Thanks to an anonymous $125,000 donation, the organization hopes to launch the first of many improvements in January — a new intake facility to replace a smaller, ailing and crowded version of the same.

With 15 years and 6,500 cats come and gone, the Committed Alliance to Strays headquarters on Ross Lane has seen better days.

Thanks to an anonymous $125,000 donation, the organization hopes to launch the first of many improvements in January — a new intake facility to replace a smaller, ailing and crowded version of the same.

CATS Director Janice Whetstone said the donor, who likely would be named at a later date, had adopted a cat from the organization and was one of hundreds from the local community "very familiar with the work done at CATS." The center's intake facility is the first stop for stray and abandoned felines.

Upon arriving at CATS, cats and kittens are tested for feline leukemia and various other illnesses, bathed, given shots, treated for fleas and other maladies then socialized, partially on-site and then in foster care, in order to one day be adopted.

Whetstone said the larger, newer building will increase the shelter's intake capacity as well as provide "slightly bigger but far more usable" surroundings.

Eventually, a second phase for renovation includes replacing the existing adoption quarters, currently an older modular structure.

Special TV screens for cat entertainment and even an enclosed outdoor play area will eventually become part of the organization's offerings.

Long term, Whetstone said CATS hopes to establish a permanent "retirement home" of sorts for aged or otherwise difficult-to-adopt felines, a service being informally provided to several older or more difficult-to-adopt felines.

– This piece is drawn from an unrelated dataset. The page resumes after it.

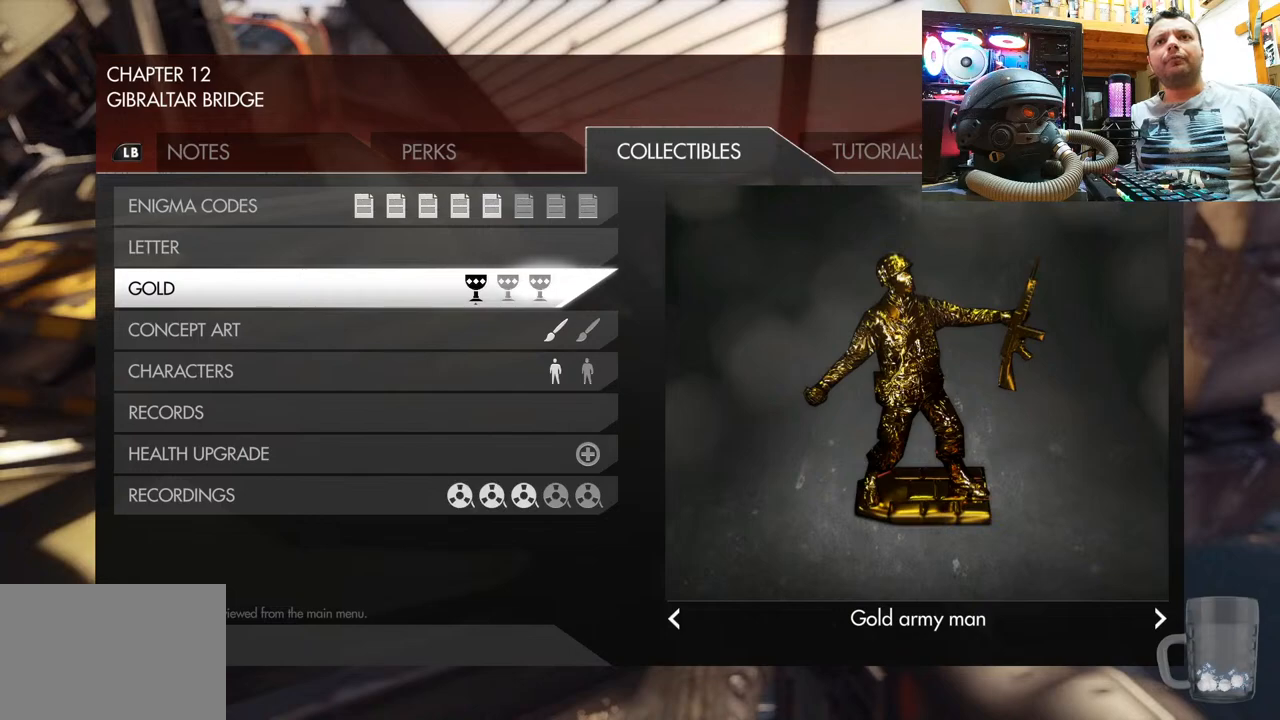
{"buttons": [], "left_stick": "center", "right_stick": "center", "events": [[133, "DPAD_UP", "down"], [267, "DPAD_UP", "up"]]}
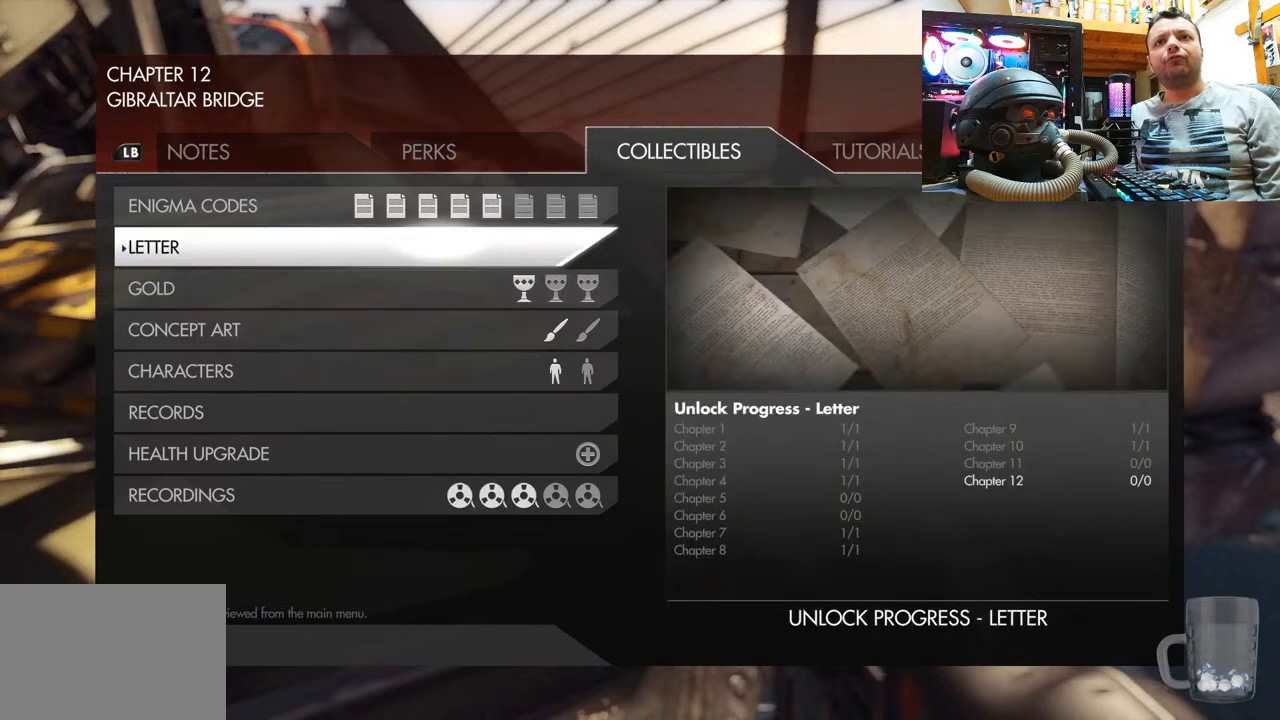
{"buttons": [], "left_stick": "center", "right_stick": "center", "events": [[333, "DPAD_UP", "down"], [483, "DPAD_UP", "up"]]}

Awaiting final approval from the city of Medford, Whetstone said the intake area could break ground by January and would fall in line with plans to rehabilitate the west Medford area.

"We've read and looked at all the proposed changes and renovations for west Medford," she said. "We've been part of west Medford for 14 years and we want to continue to be good neighbors and serve the public."

CATS board member Susan Binette said supporters are elated to have a chance to improve the busy facility to ensure stray cats have a place to go.

"We are very excited to have an opportunity to replace our intake facility and eventually expand and replace our current adoption area," Binette said. "We have such a committed group of people working for CATS "¦ We don't know how soon the other work will happen but this intake facility is a much needed improvement and will help us continue to serve the community and provide a place for cats and kittens that usually don't have any other options.

"We pretty much take them all in. As long as they're amenable to being handled and being adopted into a home, we do everything we can for them."